Material provided.
[Start of Attachment]

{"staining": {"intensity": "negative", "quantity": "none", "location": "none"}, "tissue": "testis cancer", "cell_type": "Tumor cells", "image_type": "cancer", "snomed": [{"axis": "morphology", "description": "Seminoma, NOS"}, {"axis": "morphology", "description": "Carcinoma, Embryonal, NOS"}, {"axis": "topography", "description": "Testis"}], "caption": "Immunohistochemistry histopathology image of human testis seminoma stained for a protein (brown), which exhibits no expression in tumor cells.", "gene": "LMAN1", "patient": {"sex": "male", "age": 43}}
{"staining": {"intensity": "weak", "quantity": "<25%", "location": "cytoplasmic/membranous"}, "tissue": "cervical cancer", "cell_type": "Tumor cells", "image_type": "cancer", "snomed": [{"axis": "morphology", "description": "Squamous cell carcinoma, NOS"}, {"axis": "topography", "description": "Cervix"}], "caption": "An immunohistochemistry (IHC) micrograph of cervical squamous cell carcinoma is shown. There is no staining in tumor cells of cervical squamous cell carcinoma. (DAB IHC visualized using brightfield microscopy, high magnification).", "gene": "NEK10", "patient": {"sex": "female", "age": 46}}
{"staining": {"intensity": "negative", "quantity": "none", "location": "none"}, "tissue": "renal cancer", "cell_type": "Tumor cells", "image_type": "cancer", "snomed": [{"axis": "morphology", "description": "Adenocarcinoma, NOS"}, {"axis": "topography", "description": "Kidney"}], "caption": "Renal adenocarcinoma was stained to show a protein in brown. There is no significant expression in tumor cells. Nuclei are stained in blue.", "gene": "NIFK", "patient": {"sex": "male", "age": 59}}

[End of Attachment]

What needs to be done. Set out the complete listing exactly as shown.

Written answer.
{"staining": {"intensity": "negative", "quantity": "none", "location": "none"}, "tissue": "testis cancer", "cell_type": "Tumor cells", "image_type": "cancer", "snomed": [{"axis": "morphology", "description": "Seminoma, NOS"}, {"axis": "morphology", "description": "Carcinoma, Embryonal, NOS"}, {"axis": "topography", "description": "Testis"}], "caption": "Immunohistochemistry histopathology image of human testis seminoma stained for a protein (brown), which exhibits no expression in tumor cells.", "gene": "LMAN1", "patient": {"sex": "male", "age": 43}}
{"staining": {"intensity": "weak", "quantity": "<25%", "location": "cytoplasmic/membranous"}, "tissue": "cervical cancer", "cell_type": "Tumor cells", "image_type": "cancer", "snomed": [{"axis": "morphology", "description": "Squamous cell carcinoma, NOS"}, {"axis": "topography", "description": "Cervix"}], "caption": "An immunohistochemistry (IHC) micrograph of cervical squamous cell carcinoma is shown. There is no staining in tumor cells of cervical squamous cell carcinoma. (DAB IHC visualized using brightfield microscopy, high magnification).", "gene": "NEK10", "patient": {"sex": "female", "age": 46}}
{"staining": {"intensity": "negative", "quantity": "none", "location": "none"}, "tissue": "renal cancer", "cell_type": "Tumor cells", "image_type": "cancer", "snomed": [{"axis": "morphology", "description": "Adenocarcinoma, NOS"}, {"axis": "topography", "description": "Kidney"}], "caption": "Renal adenocarcinoma was stained to show a protein in brown. There is no significant expression in tumor cells. Nuclei are stained in blue.", "gene": "NIFK", "patient": {"sex": "male", "age": 59}}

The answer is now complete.